A hackable, modular, containerized inference server for deploying large language models in local or hybrid environments.
See docs page.
- Python 3.10+ (if running locally)
- Docker & Docker Compose with Docker Desktop (recommended for containerized usage)
- Poetry (if installing locally)
- Clone the Repository
git clone https://github.com/tmcarmichael/fabricai-inference-server.git
cd fabricai-inference-server
- Download the Model
Suggested: TheBloke/Llama-2-13B-Ensemble-v5-GGUF (https://huggingface.co/TheBloke/Llama-2-13B-Ensemble-v5-GGUF)
Check hardware compatibility (Huggingface supports a check for this), if needed use 4bit or 3bit quantization.
- Configure Model Path
Create a .env
file at the project root:
cp .env.example .env
Edit .env
to set:
LOCAL_MODEL_DIR=/absolute/path/to/your/large-model
LLM_MODEL=/models/llama-2-13b-ensemble-v5.Q4_K_M.gguf
- Run with Docker
Build & start:
docker-compose up --build
This spins up:
- fabricai-inference-server (FastAPI, uvicorn)

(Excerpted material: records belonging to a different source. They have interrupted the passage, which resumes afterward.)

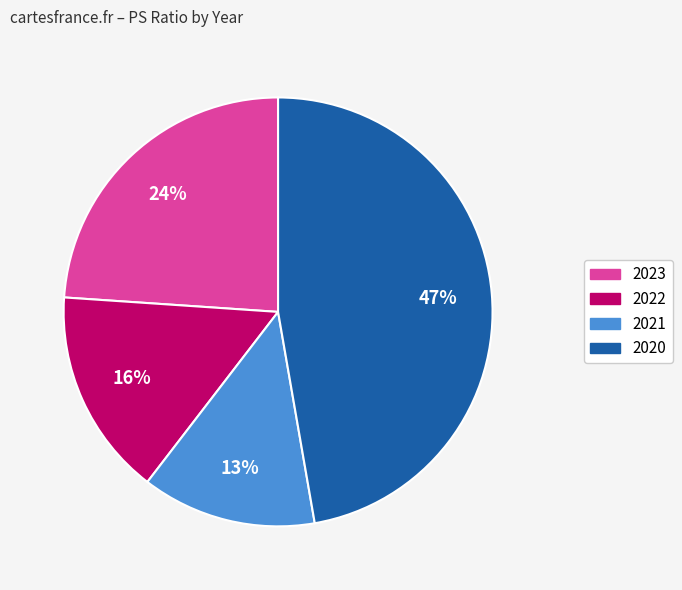

Which has a higher value, 2020 or 2021?

2020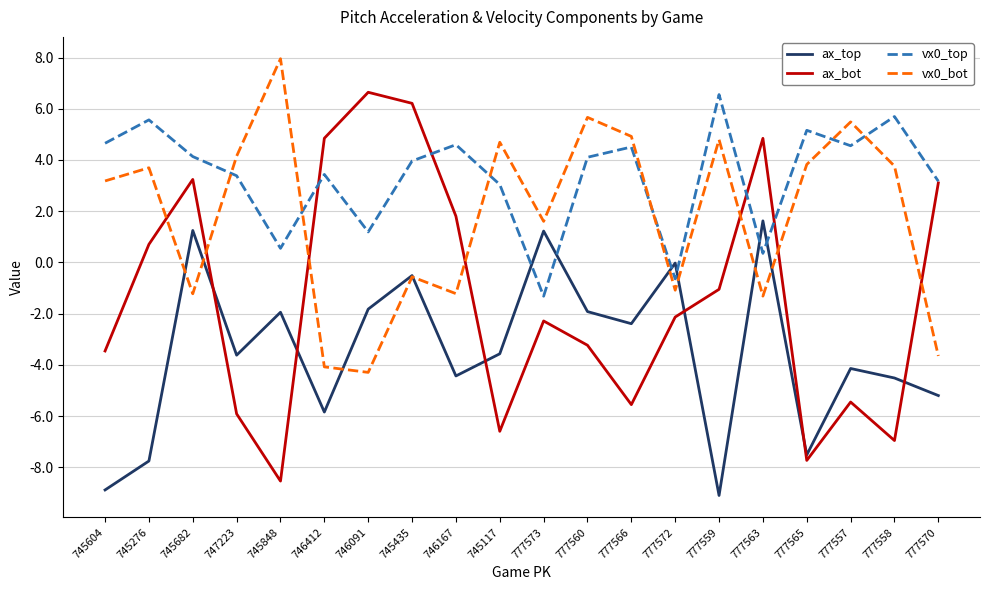

What position from the right is 777565?

4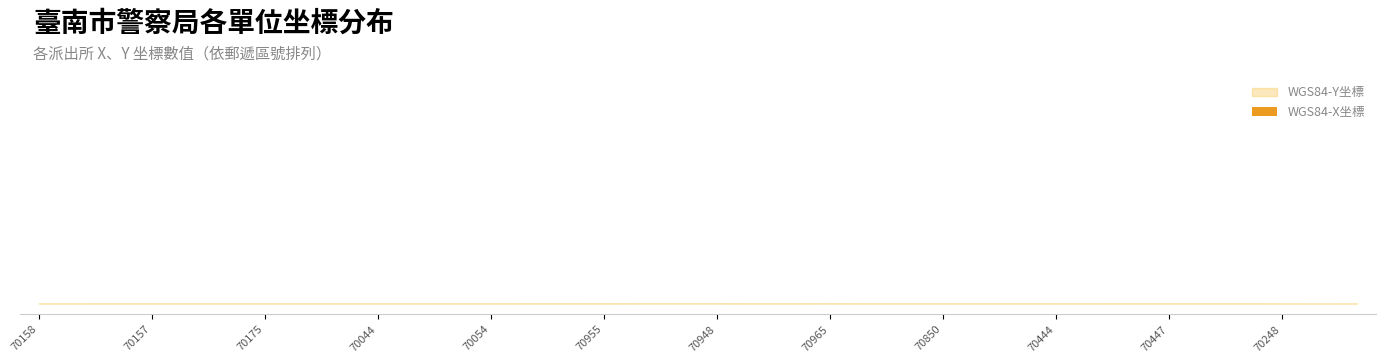

The value at 70165 is 23.0. True or false?

True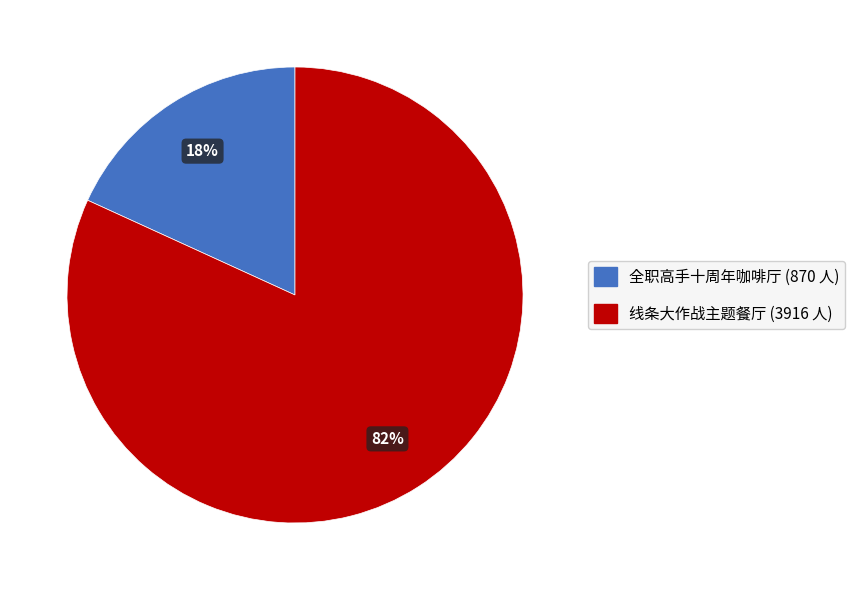

Between 线条大作战主题餐厅 (3916 人) and 全职高手十周年咖啡厅 (870 人), which is larger?

线条大作战主题餐厅 (3916 人)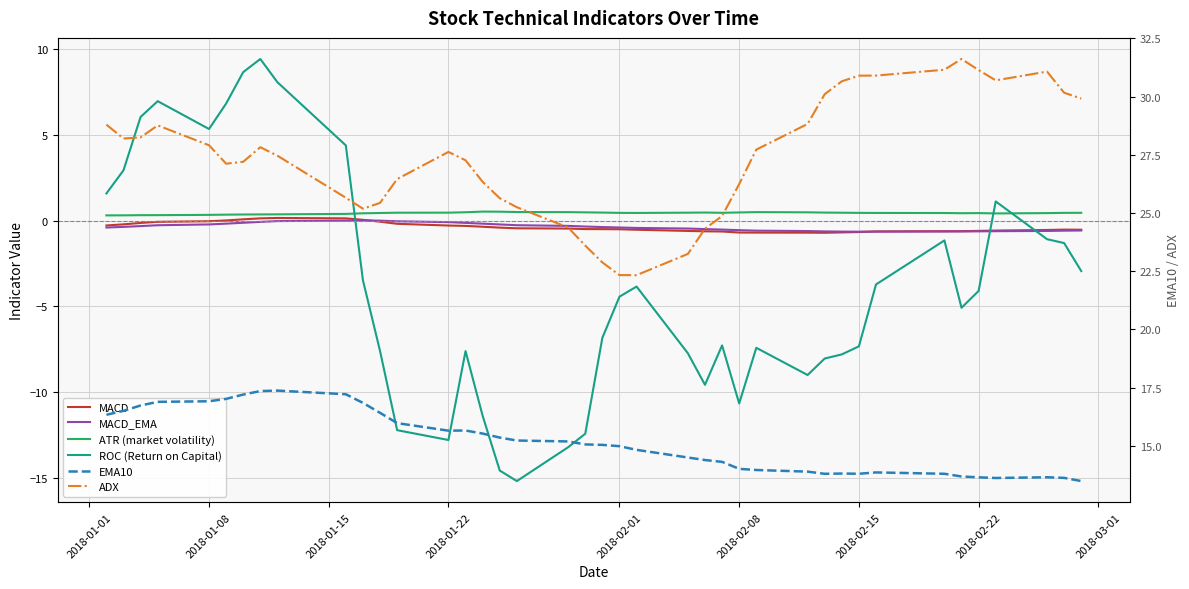

What is the difference between the maximum and second lowest values in the MACD series?

0.9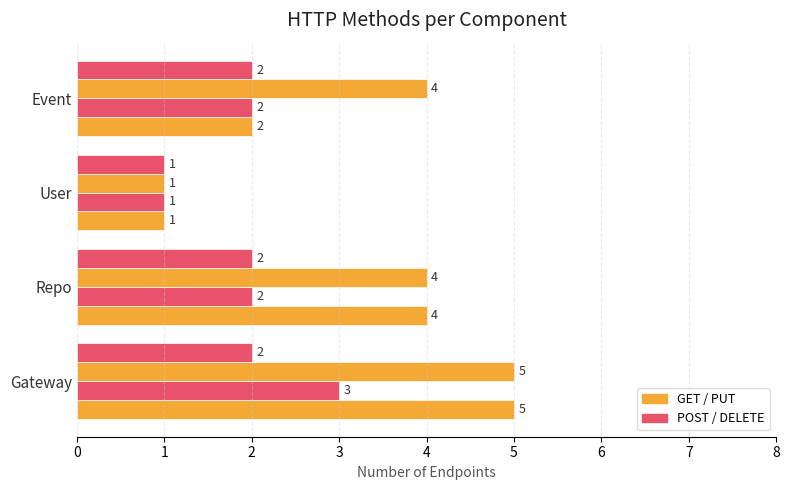

How many data points does each series have?

4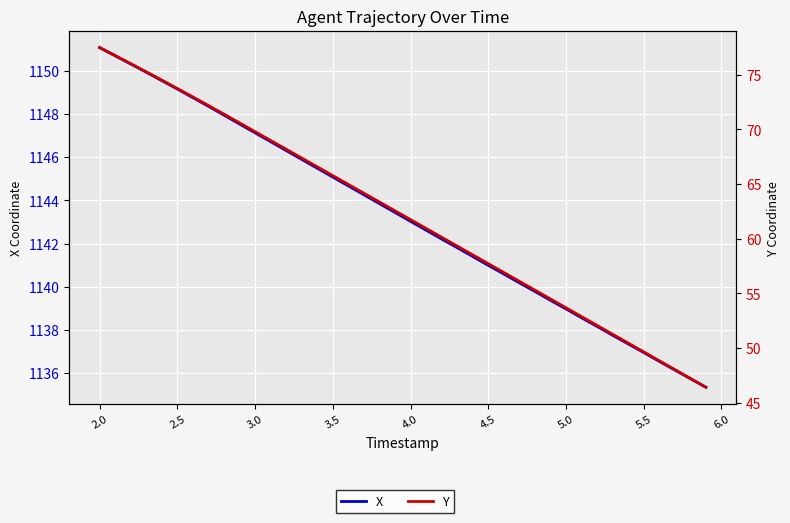

Reading left to right, transcribe all the data shown in this chart.

X: 1151.1	1150.7	1150.3	1149.9	1149.5	1149.2	1148.8	1148.4	1148.0	1147.5	1147.1	1146.7	1146.3	1145.9	1145.5	1145.1	1144.7	1144.3	1143.8	1143.4	1143.0	1142.6	1142.2	1141.8	1141.4	1141.0	1140.6	1140.2	1139.8	1139.4	1139.0	1138.6	1138.2	1137.8	1137.3	1137.0	1136.5	1136.1	1135.7	1135.3
Y: 77.5	76.7	76.0	75.3	74.5	73.7	73.0	72.2	71.4	70.6	69.8	69.0	68.2	67.4	66.6	65.8	65.0	64.2	63.4	62.5	61.7	60.9	60.1	59.3	58.5	57.7	56.9	56.1	55.3	54.5	53.7	52.9	52.1	51.3	50.4	49.6	48.8	48.0	47.2	46.4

- Redis (for session/conversation memory)
- Test the server
SSE Endpoint:
curl -N -X POST http://localhost:8000/v1/inference_sse \
-H "Content-Type: application/json" \
-d '{"prompt": "Hello from Docker!"}'
Status:
curl http://localhost:8000/v1/status
- [Optional] Local Development Environment without Docker
Install Poetry:
pip install --upgrade poetry
Install Dependencies:
poetry install
Start the Server:
poetry run uvicorn fabricai_inference_server.server:app --host 0.0.0.0 --port 8000
- [Optional] Event-based Streaming
Socket.IO Support: Connect via Socket.IO at ws://localhost:8000 and emit the "inference_prompt" event.